In the realm of AI and machine learning, Welch says all that can be done is to come up with some form of “guiding principles” and “institutional guardrails against some of the obvious evils.”
Canada furthering defence strategy through Defence, Security and Resilience Bank
As Canada continues to invest more of its GDP on national defence, it’s also continuing its push for allies to join the Defence, Security and Resilience Bank (DSRB) – a pool it spearheaded that would assist defence-oriented firms in participating nations.
“Why? Because what we have seen is that there’s greater demand for military supplies and that small- to medium-sized enterprises in particular require additional capital,” Canadian Foreign Minister Anita Anand said to reporters ahead of the G7 foreign ministers’ meeting in France on Thursday.
Private firms with stakes in defence like PwC Canada and Bank of Montreal have offered support for DSRB, saying the funds would “help enable Canadian companies to invest, scale and innovate in response to evolving security requirements and the Government’s plans for increased defence spending.”
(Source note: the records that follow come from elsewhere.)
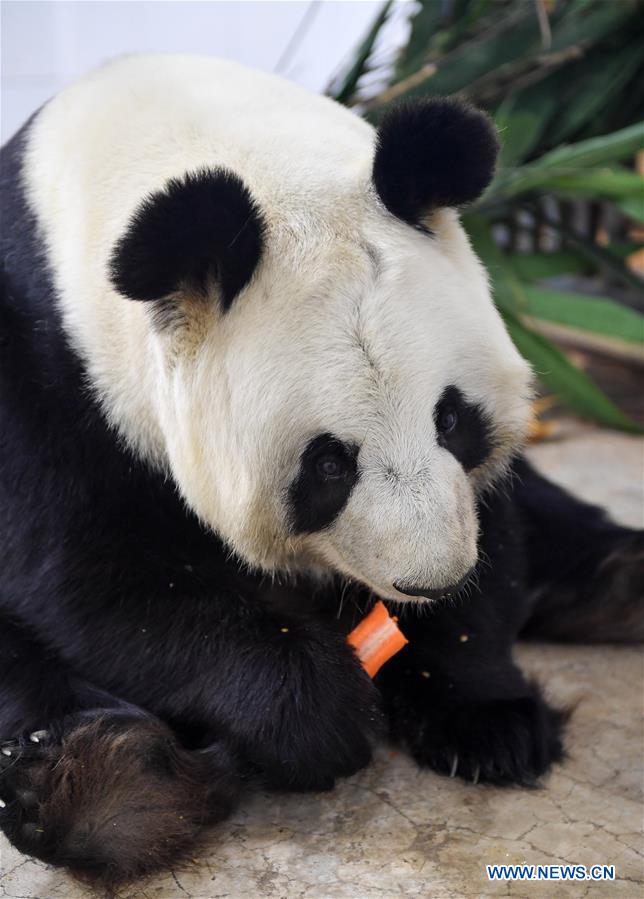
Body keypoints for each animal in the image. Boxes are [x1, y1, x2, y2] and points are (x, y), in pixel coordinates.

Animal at [1, 54, 644, 884]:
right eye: (329, 463)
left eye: (450, 418)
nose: (428, 580)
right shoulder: (41, 377)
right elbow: (99, 579)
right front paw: (321, 714)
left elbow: (493, 524)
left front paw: (487, 716)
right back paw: (114, 789)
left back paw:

Earlier this week, Canada hosted partners in Montreal for the first in-person round of negotiations to lobby for more nations to join the initiative. Anand says such talks will continue through the spring.
Welch says it all comes back to growing less dependent on our southern neighbour, although creating that separation in defence would be challenging.
“The problem is, North America is an integrated economy, and our defence industries are pretty well-integrated with the American defence industry. So it’s hard to disentangle entirely,” he says.
If the U.S. and Canada’s role in defence were split down the middle, Welch thinks that would be a huge success.
“These [defence] industries require a lot of asset-specific investment, so investors have to be sure that the investments they make are going to be paying off over the long run,” he says.
Welch says there’s bound to be modifications to the Carney government’s commitments as the years progress “just because the world is so fluid.” But as policies twist and turn with geopolitical tides, Welch believes that fundamentally, a sense of direction is more important.
“Everything has an opportunity cost. … There will be some winners and some losers,” he says.